━━ MATERIAL FOR THIS TASK

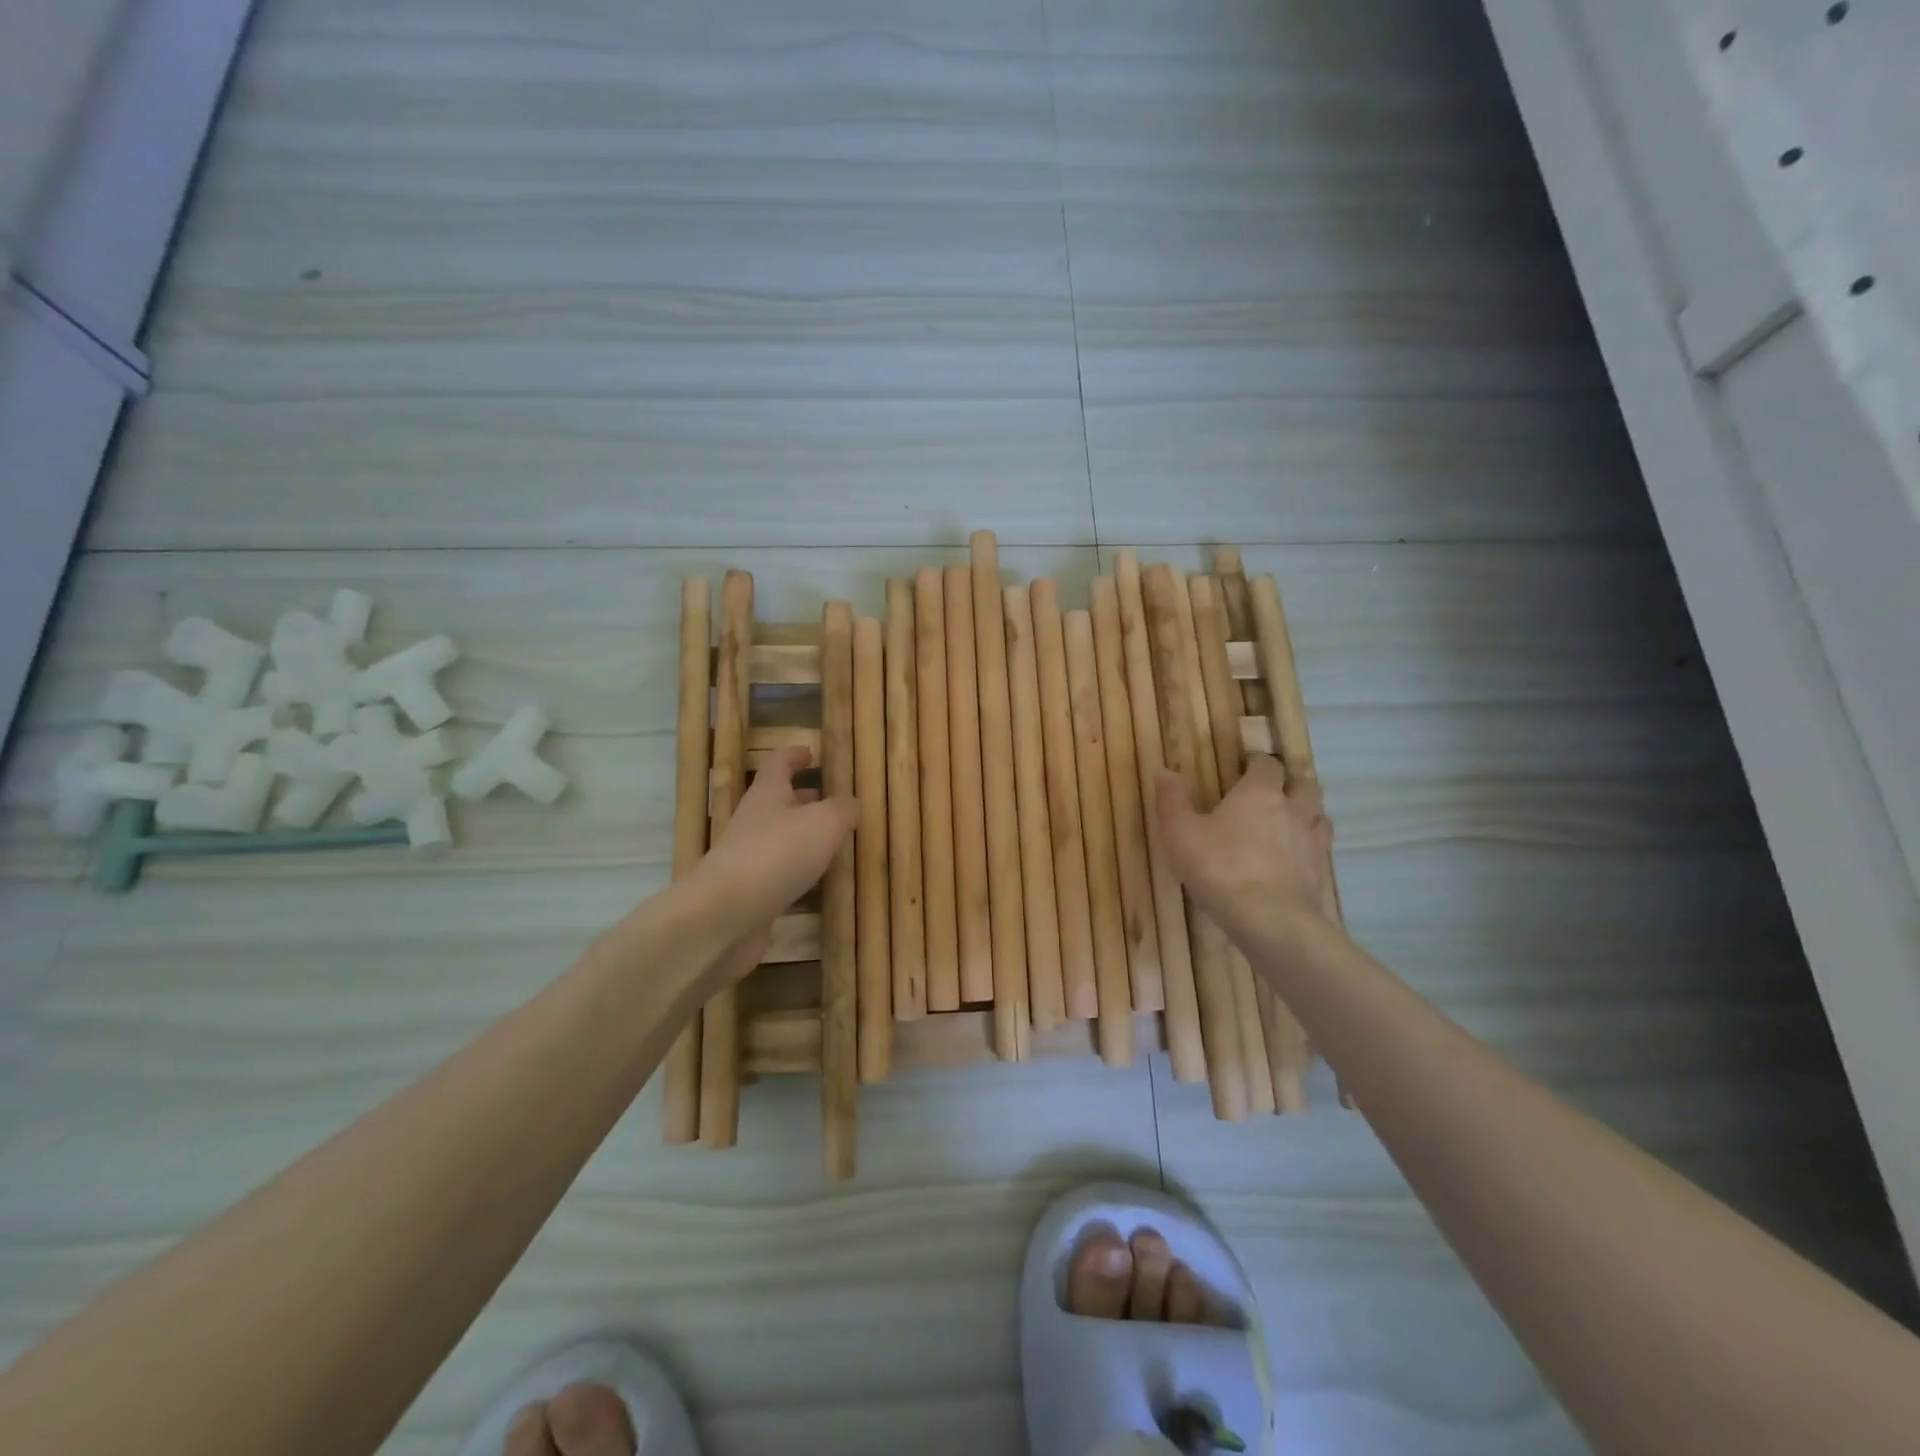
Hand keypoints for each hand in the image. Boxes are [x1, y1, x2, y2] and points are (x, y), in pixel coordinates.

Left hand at [686, 747, 855, 979]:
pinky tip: (818, 884)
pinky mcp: (749, 893)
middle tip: (830, 801)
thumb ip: (842, 810)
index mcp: (767, 794)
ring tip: (833, 843)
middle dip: (803, 799)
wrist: (726, 914)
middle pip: (778, 802)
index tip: (811, 753)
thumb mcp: (825, 822)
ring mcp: (748, 858)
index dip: (794, 756)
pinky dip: (798, 874)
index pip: (779, 764)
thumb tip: (850, 803)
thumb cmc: (778, 853)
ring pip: (780, 839)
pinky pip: (778, 875)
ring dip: (803, 838)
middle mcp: (754, 821)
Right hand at [1153, 755, 1332, 929]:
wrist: (1268, 919)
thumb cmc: (1218, 868)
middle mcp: (1292, 810)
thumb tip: (1165, 771)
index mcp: (1259, 793)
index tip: (1246, 767)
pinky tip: (1294, 861)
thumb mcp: (1180, 833)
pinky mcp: (1320, 874)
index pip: (1268, 764)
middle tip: (1273, 792)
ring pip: (1320, 816)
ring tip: (1289, 824)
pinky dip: (1310, 849)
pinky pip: (1320, 851)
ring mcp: (1311, 843)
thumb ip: (1172, 800)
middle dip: (1292, 784)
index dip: (1258, 762)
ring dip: (1307, 814)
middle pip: (1305, 785)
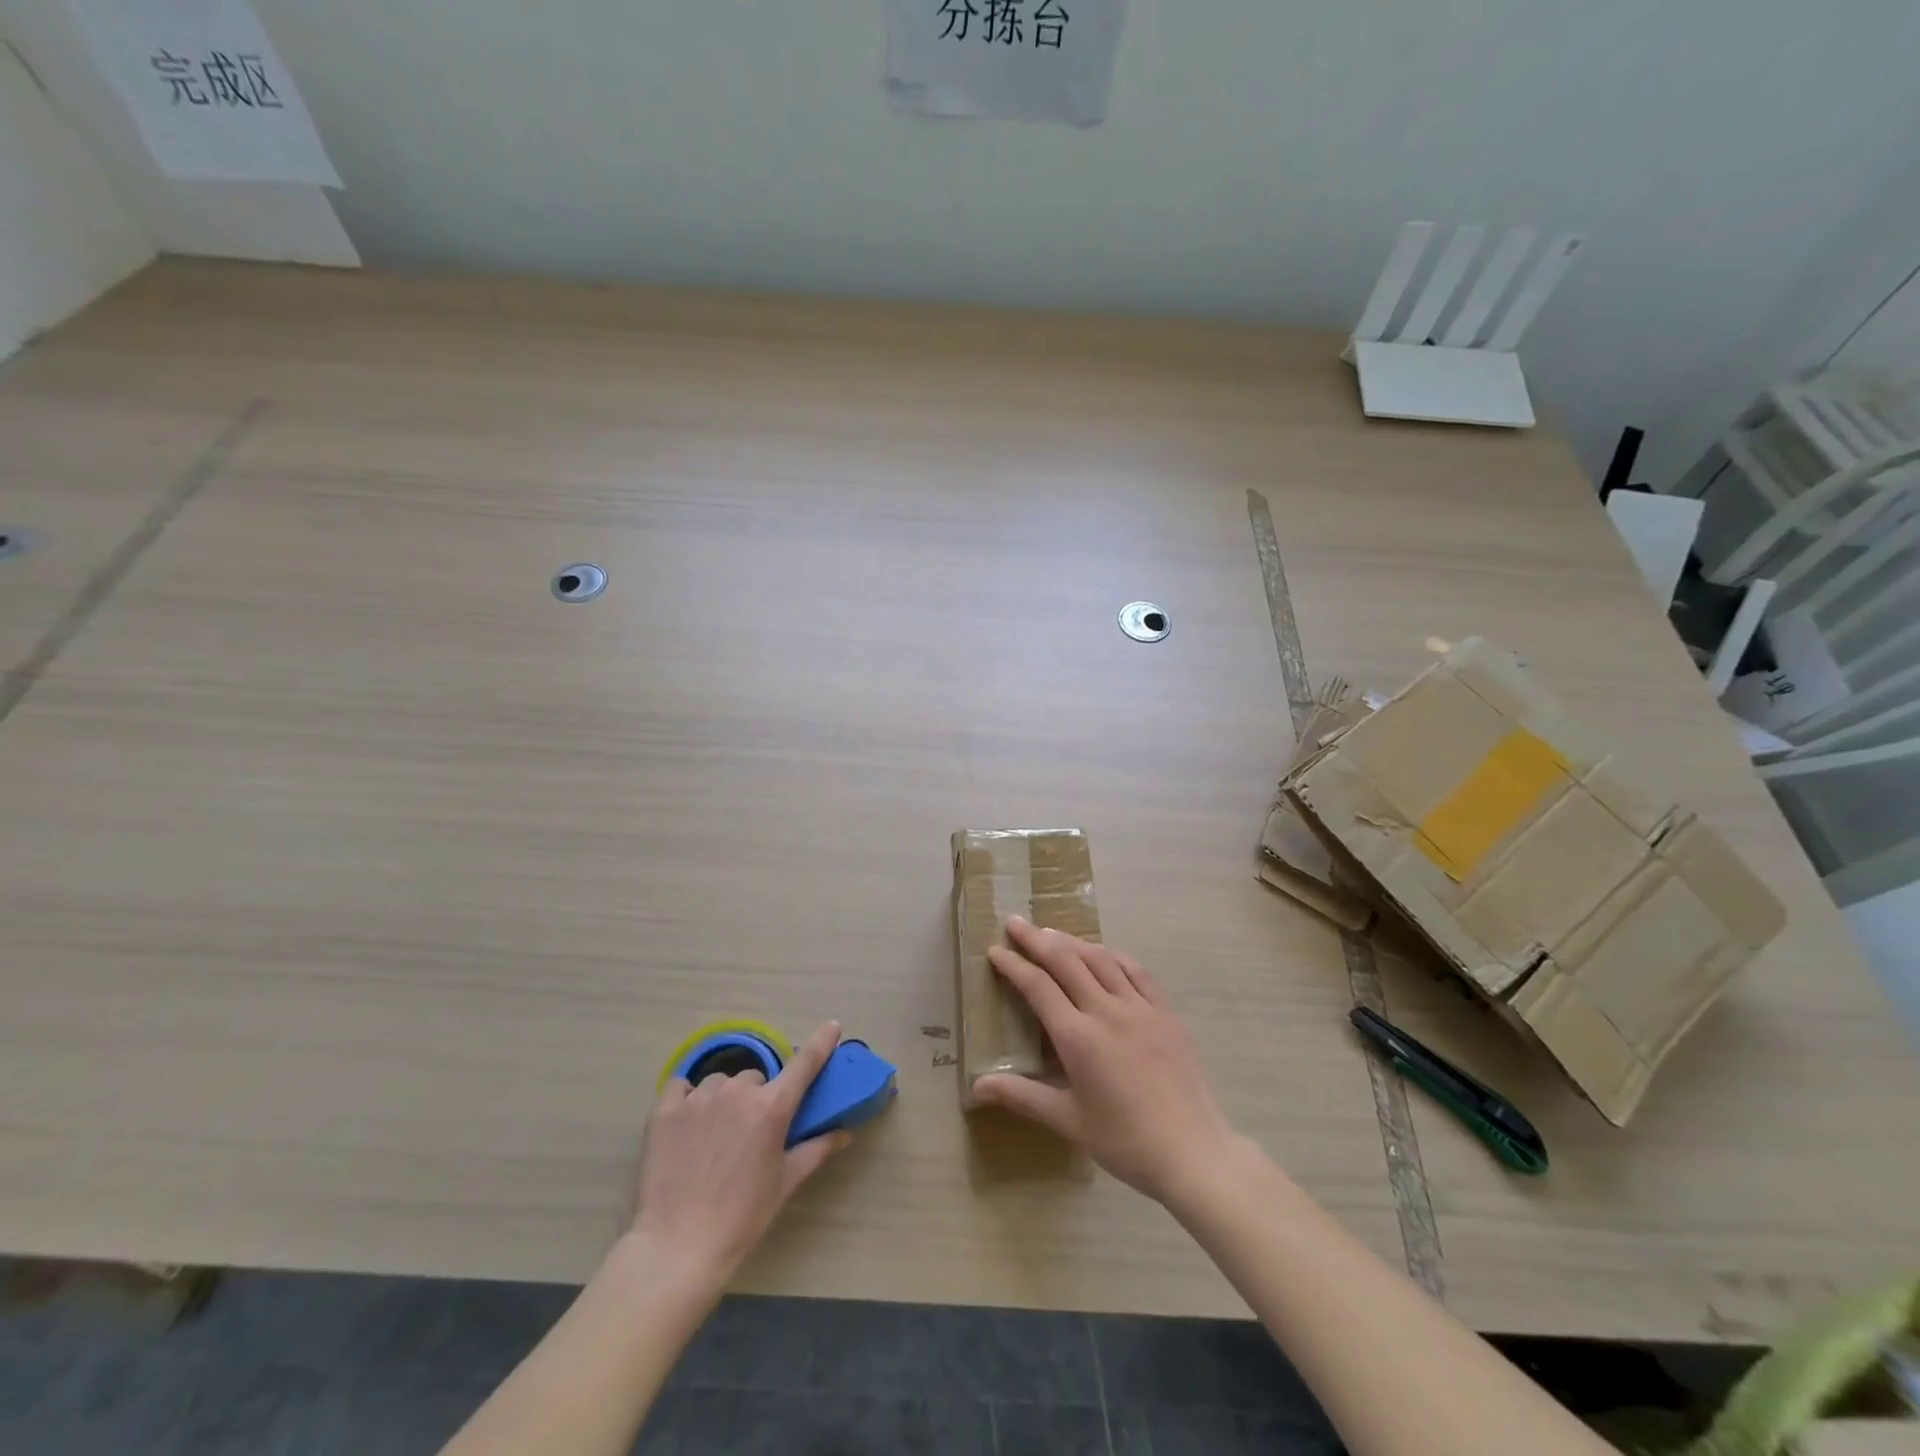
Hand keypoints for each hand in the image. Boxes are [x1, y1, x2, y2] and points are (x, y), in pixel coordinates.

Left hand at [628, 1022, 850, 1286]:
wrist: (677, 1248)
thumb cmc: (741, 1218)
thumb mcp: (785, 1183)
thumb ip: (816, 1150)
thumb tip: (844, 1133)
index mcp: (772, 1108)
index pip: (804, 1063)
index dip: (821, 1042)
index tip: (831, 1026)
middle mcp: (738, 1092)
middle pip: (756, 1078)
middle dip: (757, 1097)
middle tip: (749, 1132)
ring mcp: (699, 1098)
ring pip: (720, 1082)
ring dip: (724, 1098)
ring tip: (715, 1135)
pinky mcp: (665, 1109)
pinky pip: (682, 1086)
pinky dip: (687, 1097)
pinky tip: (687, 1123)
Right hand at [970, 917, 1239, 1203]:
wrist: (1192, 1151)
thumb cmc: (1124, 1141)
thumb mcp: (1068, 1121)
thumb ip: (1022, 1096)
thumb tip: (976, 1088)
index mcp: (1078, 1038)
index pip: (1038, 987)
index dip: (1014, 965)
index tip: (994, 950)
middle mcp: (1106, 1011)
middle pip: (1065, 961)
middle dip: (1036, 939)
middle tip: (1014, 922)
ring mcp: (1140, 1007)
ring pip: (1100, 959)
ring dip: (1071, 941)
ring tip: (1050, 932)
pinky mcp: (1165, 1011)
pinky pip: (1135, 970)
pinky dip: (1112, 955)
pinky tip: (1102, 952)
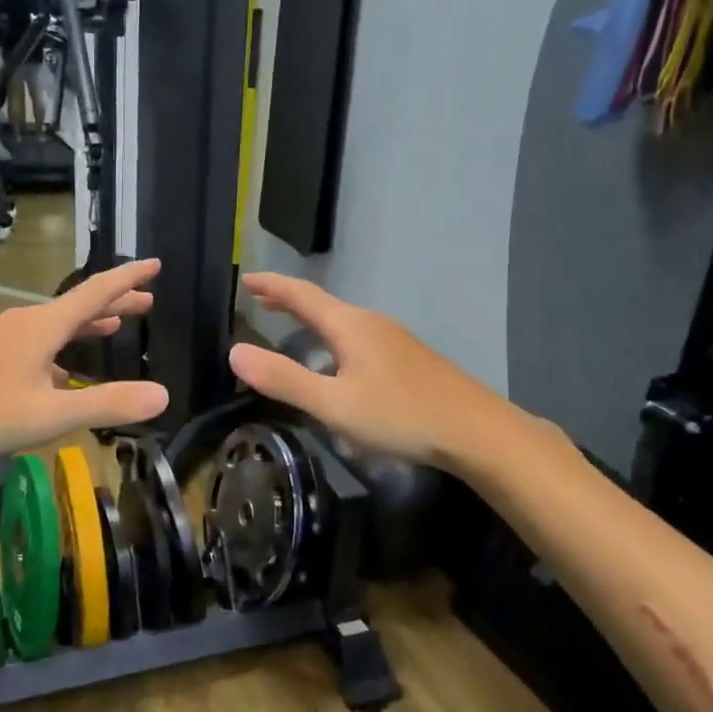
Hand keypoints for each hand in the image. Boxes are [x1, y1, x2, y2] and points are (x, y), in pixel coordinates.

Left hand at [0, 259, 168, 463]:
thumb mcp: (51, 414)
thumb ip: (107, 404)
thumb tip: (162, 394)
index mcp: (43, 326)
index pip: (96, 292)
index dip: (129, 278)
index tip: (155, 264)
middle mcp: (25, 322)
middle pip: (78, 306)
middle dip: (114, 302)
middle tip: (147, 301)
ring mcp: (3, 338)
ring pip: (57, 324)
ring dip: (89, 324)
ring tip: (115, 326)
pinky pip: (38, 342)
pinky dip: (63, 347)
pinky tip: (65, 371)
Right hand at [228, 273, 513, 470]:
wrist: (477, 432)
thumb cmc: (400, 414)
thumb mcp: (333, 404)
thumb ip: (284, 379)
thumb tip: (235, 351)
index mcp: (349, 325)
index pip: (301, 295)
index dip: (270, 286)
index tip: (244, 279)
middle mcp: (371, 323)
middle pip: (321, 304)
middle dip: (287, 300)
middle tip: (258, 299)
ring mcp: (394, 340)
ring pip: (341, 321)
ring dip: (310, 319)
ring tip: (289, 326)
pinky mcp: (408, 360)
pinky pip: (357, 337)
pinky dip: (331, 337)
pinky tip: (336, 359)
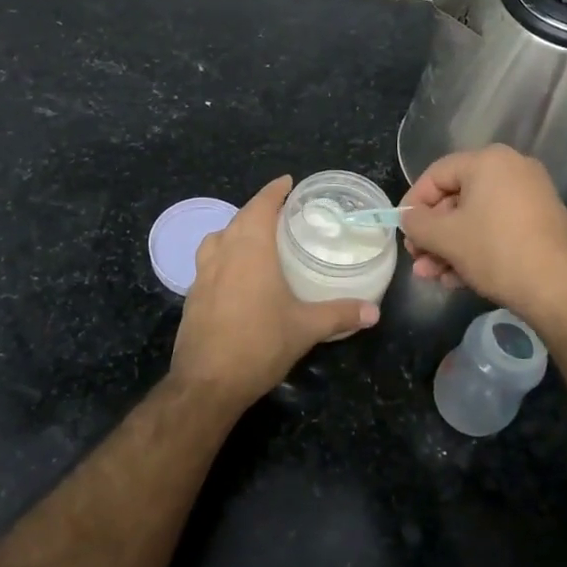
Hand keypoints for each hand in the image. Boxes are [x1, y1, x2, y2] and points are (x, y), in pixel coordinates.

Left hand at [171, 176, 379, 406]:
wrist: (206, 384)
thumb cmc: (258, 345)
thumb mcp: (305, 329)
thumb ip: (339, 314)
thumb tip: (374, 312)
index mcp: (250, 249)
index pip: (260, 205)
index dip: (273, 191)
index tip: (287, 182)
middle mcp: (223, 253)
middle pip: (239, 218)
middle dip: (258, 210)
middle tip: (282, 213)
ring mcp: (202, 274)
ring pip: (218, 238)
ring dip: (236, 231)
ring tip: (257, 240)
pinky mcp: (192, 296)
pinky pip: (209, 262)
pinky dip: (224, 256)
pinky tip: (238, 276)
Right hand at [399, 145, 566, 316]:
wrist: (561, 290)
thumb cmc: (496, 251)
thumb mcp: (446, 237)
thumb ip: (416, 222)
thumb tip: (409, 219)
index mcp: (489, 161)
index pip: (436, 174)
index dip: (413, 203)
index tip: (402, 230)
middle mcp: (513, 170)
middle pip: (457, 198)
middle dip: (433, 233)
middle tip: (418, 259)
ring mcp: (532, 196)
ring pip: (476, 218)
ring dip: (450, 247)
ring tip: (433, 276)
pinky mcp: (542, 223)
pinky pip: (498, 229)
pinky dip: (476, 249)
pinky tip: (458, 279)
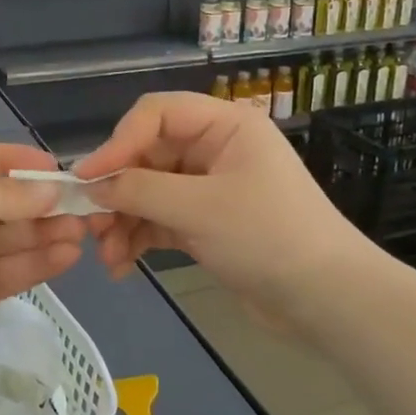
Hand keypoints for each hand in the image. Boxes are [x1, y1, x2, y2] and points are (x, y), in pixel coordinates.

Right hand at [77, 92, 377, 332]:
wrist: (327, 300)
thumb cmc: (268, 237)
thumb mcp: (200, 209)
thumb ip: (140, 191)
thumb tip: (91, 187)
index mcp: (224, 125)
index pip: (156, 114)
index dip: (118, 142)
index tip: (88, 179)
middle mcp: (214, 148)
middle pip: (147, 155)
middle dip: (117, 191)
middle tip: (90, 225)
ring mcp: (209, 186)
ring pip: (149, 191)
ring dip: (123, 221)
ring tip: (106, 256)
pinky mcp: (206, 222)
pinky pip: (160, 219)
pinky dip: (139, 238)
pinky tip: (121, 266)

━━━━

For every line of the records above that holds the word "Left", count one, and state the total only.

PROBLEM SOLUTION>
4